L’existence de deux événements historiques survenus à des dates bien établies – la destruction de Jérusalem par les Babyloniens en 586 avant notre ère et le tremblement de terre du 8e siècle avant notre ère et les efforts de reconstruction à grande échelle qui ont suivi – a permis de mieux comprendre le comportement du radiocarbone dans l’atmosphère. Les chercheurs ont remarqué des différences entre le radiocarbone présent dans les matériaux de la région et la concentration mesurée dans les cernes d’arbres européens et américains de la même époque. Ces différences – lorsque les données sur le radiocarbone ne correspondent pas à ce que nous savons qu’elles devraient être grâce aux cernes des arbres – sont connues sous le nom de « décalages », et leur compréhension peut être d’une importance fondamentale pour les scientifiques qui étudient le climat et l’atmosphère, ainsi que pour les chronologies archéologiques.

 

Motif de panier carbonisé sur une jarre datant de la destruction de Jérusalem par les Babyloniens en 586 avant notre ère (Photo : Johanna Regev)
Motif de panier carbonisé sur une jarre datant de la destruction de Jérusalem par les Babyloniens en 586 avant notre ère (Photo : Johanna Regev)

 

Une approche archéologique prometteuse

La plus grande réussite de l’étude est d’avoir réussi à créer une chronologie absolue, avec un niveau de détail et de fidélité sans précédent, pour une ville habitée en permanence.

En particulier, les chercheurs ont pu fournir des preuves concrètes de la présence généralisée d’habitations humaines à Jérusalem dès le 12e siècle avant notre ère. Une expansion de la ville vers l’ouest a été datée avec précision au 9e siècle avant notre ère en déterminant le moment de la construction d’un grand bâtiment ancien. L’établissement des dates d’un bouleversement majeur de l’urbanisme a permis de l’attribuer à un tremblement de terre dévastateur et à un développement ultérieur jusqu’en 586 avant notre ère. En particulier, alors que des recherches antérieures avaient attribué le réaménagement après le tremblement de terre au roi Ézéchias, la datation au radiocarbone et la chronologie montrent qu’il s’est probablement produit sous le règne du roi Ozias.

« Jérusalem est une ville vivante ; ce n’est pas comme un tel site construit par couches successives », explique M. Boaretto. « C’est une ville qui a été constamment reconstruite pendant tout ce temps, et les preuves archéologiques sont dispersées.
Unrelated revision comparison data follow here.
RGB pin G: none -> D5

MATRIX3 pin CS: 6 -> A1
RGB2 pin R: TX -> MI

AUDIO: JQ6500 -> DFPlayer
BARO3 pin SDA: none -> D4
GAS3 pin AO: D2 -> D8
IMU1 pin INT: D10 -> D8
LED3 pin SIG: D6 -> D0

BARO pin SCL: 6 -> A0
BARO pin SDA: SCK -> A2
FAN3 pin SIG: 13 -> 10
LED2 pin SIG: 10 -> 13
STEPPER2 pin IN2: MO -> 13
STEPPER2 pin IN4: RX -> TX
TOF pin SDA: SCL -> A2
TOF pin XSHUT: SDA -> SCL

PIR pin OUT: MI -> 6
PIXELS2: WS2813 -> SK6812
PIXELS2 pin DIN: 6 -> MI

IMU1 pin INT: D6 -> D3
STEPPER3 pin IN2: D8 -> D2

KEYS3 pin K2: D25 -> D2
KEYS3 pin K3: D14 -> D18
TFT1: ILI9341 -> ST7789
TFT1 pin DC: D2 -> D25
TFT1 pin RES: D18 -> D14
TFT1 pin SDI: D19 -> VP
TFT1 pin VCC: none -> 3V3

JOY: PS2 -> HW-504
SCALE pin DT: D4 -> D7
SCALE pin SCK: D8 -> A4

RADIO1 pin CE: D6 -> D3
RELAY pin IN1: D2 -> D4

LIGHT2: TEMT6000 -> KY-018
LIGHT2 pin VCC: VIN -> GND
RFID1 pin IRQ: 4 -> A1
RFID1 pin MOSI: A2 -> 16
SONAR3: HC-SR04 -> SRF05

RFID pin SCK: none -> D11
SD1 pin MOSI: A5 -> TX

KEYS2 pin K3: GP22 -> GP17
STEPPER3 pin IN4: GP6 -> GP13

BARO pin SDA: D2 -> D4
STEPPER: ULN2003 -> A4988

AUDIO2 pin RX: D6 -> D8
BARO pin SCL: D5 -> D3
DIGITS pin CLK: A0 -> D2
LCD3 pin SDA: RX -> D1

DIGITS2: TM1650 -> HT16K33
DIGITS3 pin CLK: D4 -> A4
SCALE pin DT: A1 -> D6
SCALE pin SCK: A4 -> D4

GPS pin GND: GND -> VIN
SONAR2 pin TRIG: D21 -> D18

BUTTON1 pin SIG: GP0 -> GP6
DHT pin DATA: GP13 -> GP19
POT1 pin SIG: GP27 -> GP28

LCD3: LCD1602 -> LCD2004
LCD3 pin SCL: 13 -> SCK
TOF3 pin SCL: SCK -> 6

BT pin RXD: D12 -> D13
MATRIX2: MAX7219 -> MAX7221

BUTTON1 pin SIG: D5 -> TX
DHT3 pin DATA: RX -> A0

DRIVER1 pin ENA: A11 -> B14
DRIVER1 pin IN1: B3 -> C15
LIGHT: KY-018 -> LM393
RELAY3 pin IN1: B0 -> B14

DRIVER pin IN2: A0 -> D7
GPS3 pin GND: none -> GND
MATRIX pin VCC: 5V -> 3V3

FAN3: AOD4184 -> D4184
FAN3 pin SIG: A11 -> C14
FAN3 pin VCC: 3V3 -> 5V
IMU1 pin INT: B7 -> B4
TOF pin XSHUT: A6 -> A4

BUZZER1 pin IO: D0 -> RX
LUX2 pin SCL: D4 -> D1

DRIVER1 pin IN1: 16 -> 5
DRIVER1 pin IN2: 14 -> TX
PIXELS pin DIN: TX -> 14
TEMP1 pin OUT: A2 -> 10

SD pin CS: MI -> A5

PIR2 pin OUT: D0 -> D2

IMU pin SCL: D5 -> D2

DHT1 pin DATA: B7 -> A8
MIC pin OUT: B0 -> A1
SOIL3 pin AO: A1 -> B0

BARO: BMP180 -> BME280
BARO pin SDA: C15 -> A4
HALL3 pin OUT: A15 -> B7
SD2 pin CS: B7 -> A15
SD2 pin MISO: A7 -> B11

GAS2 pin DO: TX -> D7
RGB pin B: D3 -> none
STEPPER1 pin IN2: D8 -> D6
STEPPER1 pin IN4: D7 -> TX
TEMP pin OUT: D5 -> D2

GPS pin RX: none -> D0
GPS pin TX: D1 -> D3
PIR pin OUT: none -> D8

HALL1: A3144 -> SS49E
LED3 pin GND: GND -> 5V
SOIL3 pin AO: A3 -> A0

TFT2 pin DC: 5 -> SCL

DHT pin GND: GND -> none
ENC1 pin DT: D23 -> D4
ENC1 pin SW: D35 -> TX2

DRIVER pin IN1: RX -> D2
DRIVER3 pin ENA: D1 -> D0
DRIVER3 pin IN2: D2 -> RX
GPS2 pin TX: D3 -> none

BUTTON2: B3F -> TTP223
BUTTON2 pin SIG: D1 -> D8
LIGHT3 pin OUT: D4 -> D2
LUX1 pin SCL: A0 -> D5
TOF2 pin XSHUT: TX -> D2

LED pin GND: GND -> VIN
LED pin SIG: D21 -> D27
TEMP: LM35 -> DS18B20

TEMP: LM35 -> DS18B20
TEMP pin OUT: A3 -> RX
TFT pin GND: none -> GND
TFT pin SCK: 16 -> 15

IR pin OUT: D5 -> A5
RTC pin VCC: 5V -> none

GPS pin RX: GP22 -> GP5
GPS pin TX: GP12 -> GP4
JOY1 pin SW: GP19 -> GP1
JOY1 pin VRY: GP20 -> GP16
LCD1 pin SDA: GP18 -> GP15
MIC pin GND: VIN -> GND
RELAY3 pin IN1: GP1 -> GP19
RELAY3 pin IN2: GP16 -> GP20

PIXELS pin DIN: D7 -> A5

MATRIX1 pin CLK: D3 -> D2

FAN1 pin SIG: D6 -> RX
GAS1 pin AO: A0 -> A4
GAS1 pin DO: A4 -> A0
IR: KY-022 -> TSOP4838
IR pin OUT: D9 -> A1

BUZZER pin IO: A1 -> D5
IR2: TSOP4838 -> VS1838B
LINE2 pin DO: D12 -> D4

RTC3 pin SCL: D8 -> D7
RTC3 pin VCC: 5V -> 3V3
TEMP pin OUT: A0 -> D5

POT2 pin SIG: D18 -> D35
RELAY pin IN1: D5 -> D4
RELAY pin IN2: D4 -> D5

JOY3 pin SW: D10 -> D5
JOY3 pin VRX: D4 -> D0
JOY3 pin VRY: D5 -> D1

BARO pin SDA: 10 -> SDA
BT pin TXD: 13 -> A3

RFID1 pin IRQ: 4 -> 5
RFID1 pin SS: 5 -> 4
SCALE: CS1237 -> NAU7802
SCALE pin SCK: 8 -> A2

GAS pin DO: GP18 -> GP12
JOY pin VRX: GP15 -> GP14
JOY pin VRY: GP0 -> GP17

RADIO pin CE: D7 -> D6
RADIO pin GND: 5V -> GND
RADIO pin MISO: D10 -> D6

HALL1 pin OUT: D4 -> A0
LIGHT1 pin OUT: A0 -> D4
Mais en dépit de ces difficultés, des couches et des couches de construction et du plateau de Hallstatt, nous avons pu établir sa chronologie absolue à l’âge du fer ».

Les méthodes mises au point dans le cadre de l’étude pourraient avoir un impact au-delà de Jérusalem, car les problèmes liés à l’utilisation de la datation au radiocarbone sur les sites de l’âge du fer se posent à l’échelle mondiale. L’approche microarchéologique de l’équipe peut être utilisée sur de nombreux autres sites, ce qui permettra de combler les lacunes de cette période charnière du développement et de l’histoire de l’humanité. Ce n’est pas un « petit » exploit pour ce que l’on appelle la microarchéologie.

 

La Science en Chiffres

Le radiocarbone a une demi-vie d’environ 5 730 ans. Grâce à cette méthode, les chercheurs peuvent dater avec certitude un objet jusqu’à 50 000 ans en arrière.